=== Excerpt provided ===
########################################

Well! I, too, care about the answers to those questions — so I did the long-form math. I hauled out a tax worksheet and subtracted my business expenses and re-read Josh Fruhlinger’s Surefire Tax Estimating Process for Freelancers, in an attempt to figure out whether I was saving too much Billfold LLC money for taxes and whether I could use that money to pay more freelance writers instead.
It turns out that the money I had currently set aside using the “25 percent of the gross” method was almost exactly what I was scheduled to owe using the long-form math method. Like, within a couple hundred bucks. Sometimes the standard business advice is just as good as spending time hunched over tax worksheets!
I am going to ask my CPAs what might happen if I increased my business expenses, because that should decrease my tax burden a little bit — but I also have to be careful to not run my business at a loss, and I have to make sure that I have enough money left over after “gross minus expenses minus taxes” to give myself reasonable compensation (yes, that is an IRS term). Finding that balance is one of my goals for Q4 2018.

########################################

=== Data under study ===

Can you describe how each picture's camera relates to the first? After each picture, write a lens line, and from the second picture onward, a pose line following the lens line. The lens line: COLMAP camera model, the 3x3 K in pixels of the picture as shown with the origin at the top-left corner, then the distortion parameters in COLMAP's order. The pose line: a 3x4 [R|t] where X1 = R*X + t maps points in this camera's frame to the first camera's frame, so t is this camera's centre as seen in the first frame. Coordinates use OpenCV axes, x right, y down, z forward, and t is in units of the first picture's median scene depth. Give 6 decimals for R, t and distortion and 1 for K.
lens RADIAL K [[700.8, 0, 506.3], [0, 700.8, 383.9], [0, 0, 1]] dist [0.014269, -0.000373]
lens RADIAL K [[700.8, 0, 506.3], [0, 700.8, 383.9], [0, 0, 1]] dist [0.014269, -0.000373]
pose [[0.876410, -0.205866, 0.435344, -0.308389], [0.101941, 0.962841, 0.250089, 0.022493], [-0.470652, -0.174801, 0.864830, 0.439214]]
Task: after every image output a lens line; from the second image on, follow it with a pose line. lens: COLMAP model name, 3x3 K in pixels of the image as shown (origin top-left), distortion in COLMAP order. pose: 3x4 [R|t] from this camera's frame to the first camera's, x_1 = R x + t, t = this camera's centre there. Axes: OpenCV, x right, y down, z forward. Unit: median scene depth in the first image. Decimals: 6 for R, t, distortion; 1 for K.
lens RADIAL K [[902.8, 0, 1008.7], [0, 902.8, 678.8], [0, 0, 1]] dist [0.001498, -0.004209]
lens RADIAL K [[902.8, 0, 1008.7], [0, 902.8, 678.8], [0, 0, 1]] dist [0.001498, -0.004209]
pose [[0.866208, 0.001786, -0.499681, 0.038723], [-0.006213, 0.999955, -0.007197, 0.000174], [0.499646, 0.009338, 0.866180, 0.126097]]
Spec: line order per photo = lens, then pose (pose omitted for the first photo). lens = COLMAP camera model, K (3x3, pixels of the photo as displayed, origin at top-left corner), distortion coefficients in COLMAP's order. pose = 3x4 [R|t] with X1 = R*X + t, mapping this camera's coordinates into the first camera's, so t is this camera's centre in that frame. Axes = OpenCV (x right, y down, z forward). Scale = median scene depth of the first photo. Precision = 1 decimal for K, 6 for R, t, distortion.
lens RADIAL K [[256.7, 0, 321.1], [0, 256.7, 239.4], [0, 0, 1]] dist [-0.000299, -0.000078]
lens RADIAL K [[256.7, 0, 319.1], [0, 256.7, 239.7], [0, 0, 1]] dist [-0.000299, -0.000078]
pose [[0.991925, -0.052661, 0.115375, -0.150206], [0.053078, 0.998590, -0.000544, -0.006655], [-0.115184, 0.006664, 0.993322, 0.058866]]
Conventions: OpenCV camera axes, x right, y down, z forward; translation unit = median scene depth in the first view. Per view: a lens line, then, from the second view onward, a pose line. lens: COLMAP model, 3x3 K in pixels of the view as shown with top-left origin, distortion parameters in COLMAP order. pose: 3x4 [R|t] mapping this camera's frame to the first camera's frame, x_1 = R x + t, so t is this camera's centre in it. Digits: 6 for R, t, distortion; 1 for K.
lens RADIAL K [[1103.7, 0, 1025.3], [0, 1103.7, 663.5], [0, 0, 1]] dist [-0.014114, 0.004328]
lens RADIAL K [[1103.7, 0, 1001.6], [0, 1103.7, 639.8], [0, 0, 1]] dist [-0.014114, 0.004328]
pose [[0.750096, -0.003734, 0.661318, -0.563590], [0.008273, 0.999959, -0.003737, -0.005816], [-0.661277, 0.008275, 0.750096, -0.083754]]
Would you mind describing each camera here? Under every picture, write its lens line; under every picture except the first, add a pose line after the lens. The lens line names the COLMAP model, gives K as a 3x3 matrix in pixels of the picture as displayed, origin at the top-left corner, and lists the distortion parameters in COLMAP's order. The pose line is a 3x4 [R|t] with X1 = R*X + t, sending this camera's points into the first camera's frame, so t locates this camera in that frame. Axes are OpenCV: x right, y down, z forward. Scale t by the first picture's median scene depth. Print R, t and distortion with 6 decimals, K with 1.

########################################

=== Prompt 1 ===
In the excerpt about freelance tax estimates, why does the writer plan to ask the CPAs about increasing business expenses? Answer in one to three sentences.
=== Prompt 2 ===
Transcribe the part of the excerpt about freelance tax estimates that opens with the words containing "Well! I, too, care" and closes with "over tax worksheets!".
The records are not needed for this work.

=== Problem solution 1 ===
The writer plans to ask because increasing business expenses should decrease the tax burden a little. The writer also notes the need to avoid running the business at a loss and to keep enough money for reasonable compensation.

=== Problem solution 2 ===
Well! I, too, care about the answers to those questions — so I did the long-form math. I hauled out a tax worksheet and subtracted my business expenses and re-read Josh Fruhlinger’s Surefire Tax Estimating Process for Freelancers, in an attempt to figure out whether I was saving too much Billfold LLC money for taxes and whether I could use that money to pay more freelance writers instead.
It turns out that the money I had currently set aside using the “25 percent of the gross” method was almost exactly what I was scheduled to owe using the long-form math method. Like, within a couple hundred bucks. Sometimes the standard business advice is just as good as spending time hunched over tax worksheets!